If there ever was a despised group of people within the first century Jewish culture it was the tax collectors. They were often grouped with the ‘sinners’ – those Jews who had abandoned their Jewish faith and were living like Gentiles. Tax collectors were servants of the Roman Empire and in Palestine, they were often Jews who enforced the tax laws of the Empire upon their fellow countrymen. In addition, they were often very corrupt and oppressed their neighbors by collecting more taxes than the law required, keeping the balance for themselves. By serving the Romans and using their position for personal enrichment they became a despised group.

In His most famous sermon, the Sermon on the Mount, Jesus used the tax collectors as an example. “If you love those who love you, what reward will you get? Are not even the tax collectors doing that?” Matthew 5:46 NIV Here again the tax collectors serve as an extreme example – even they love those who love them back. Certainly, if tax collectors can love others, you Kingdom people are called to a higher standard – to love your enemies.

Jesus selected Matthew (Levi) as one of His Twelve, the executive leadership team for His ministry.
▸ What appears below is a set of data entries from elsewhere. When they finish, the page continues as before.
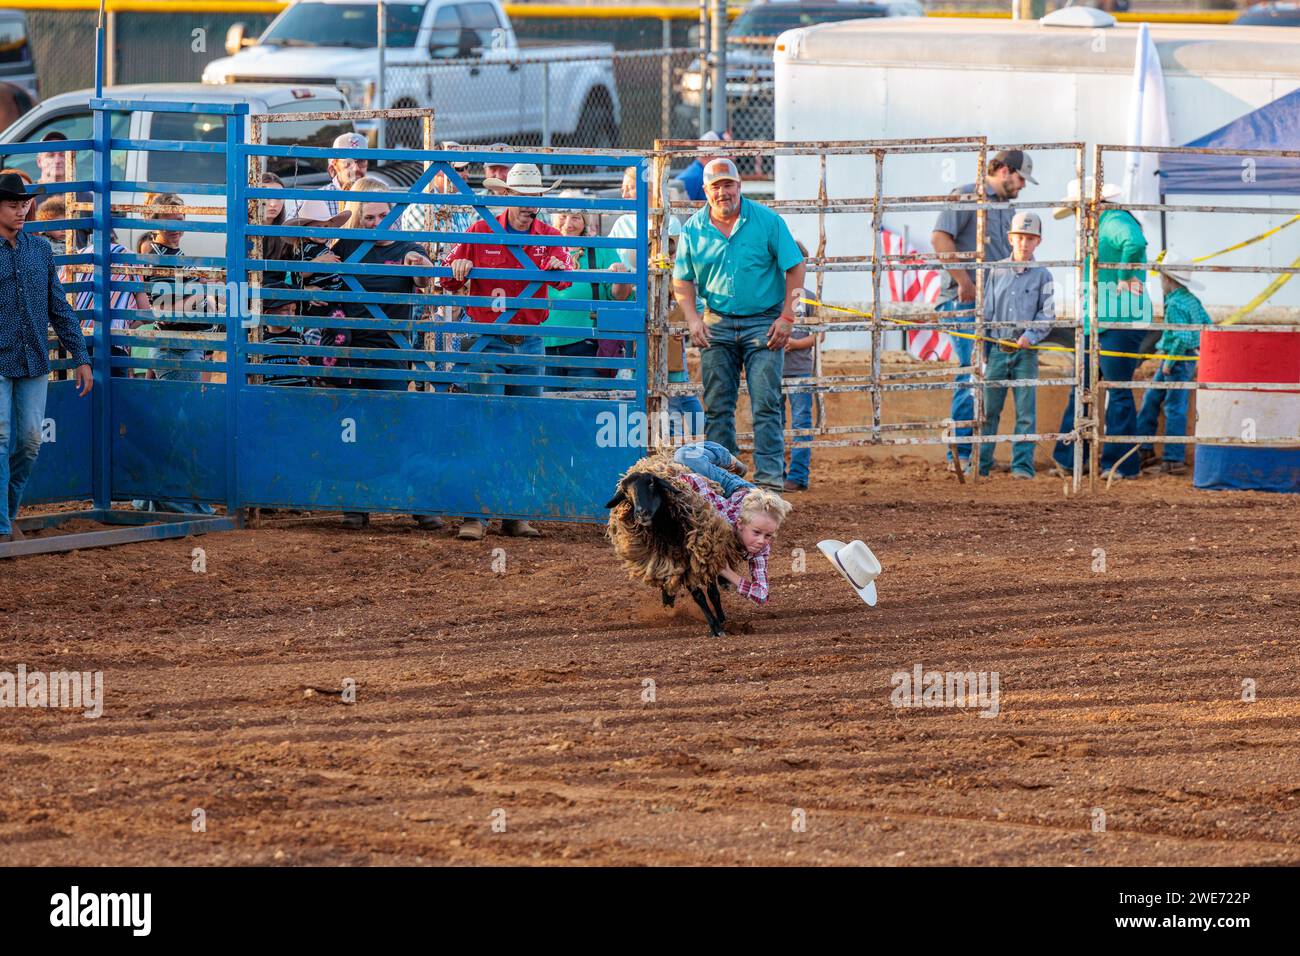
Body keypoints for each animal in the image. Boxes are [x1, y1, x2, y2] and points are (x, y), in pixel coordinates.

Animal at [603, 452, 748, 639]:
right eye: (626, 492)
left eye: (651, 483)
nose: (641, 513)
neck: (668, 529)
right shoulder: (682, 565)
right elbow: (699, 596)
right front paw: (714, 627)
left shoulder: (703, 555)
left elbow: (713, 593)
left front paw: (722, 620)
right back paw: (668, 598)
It’s hard to underestimate how radical this was for a Jewish rabbi to associate closely with a tax collector. Note that Jesus was questioned by the Jewish leaders as to why He would socialize with “tax collectors and sinners?” “While Jesus was having dinner at Levi’s house, many tax collectors and sinners were eating with him and his disciples, for there were many who followed him. When the teachers of the law who were Pharisees saw him eating with the sinners and tax collectors, they asked his disciples: “Why does he eat with tax collectors and sinners?” On hearing this, Jesus said to them, “It is not the healthy who need a doctor, but the sick. I have not come to call the righteous, but sinners.” Mark 2:15-17 NIV

“Jesus entered Jericho and was passing through. A man was there by the name of Zacchaeus; he was a chief tax collector and was wealthy. … When Jesus reached the spot, he looked up and said to him, “Zacchaeus, come down immediately. I must stay at your house today.” So he came down at once and welcomed him gladly. All the people saw this and began to mutter, “He has gone to be the guest of a sinner.” But Zacchaeus stood up and said to the Lord, “Look, Lord! Here and now I give half of my possessions to the poor, and if I have cheated anybody out of anything, I will pay back four times the amount.” Jesus said to him, “Today salvation has come to this house, because this man, too, is a son of Abraham. For the Son of Man came to seek and to save the lost.” Luke 19:1-2, 5-10 NIV

I wonder who the despised, “tax collectors and sinners” are today? Who are the sick that desperately need the healing touch of the Gospel? Who are those who the religious people would question why Kingdom leaders are associating with them?

As a Kingdom leader, are you nervous about what other leaders think?

Do you have a reputation you’re trying to protect?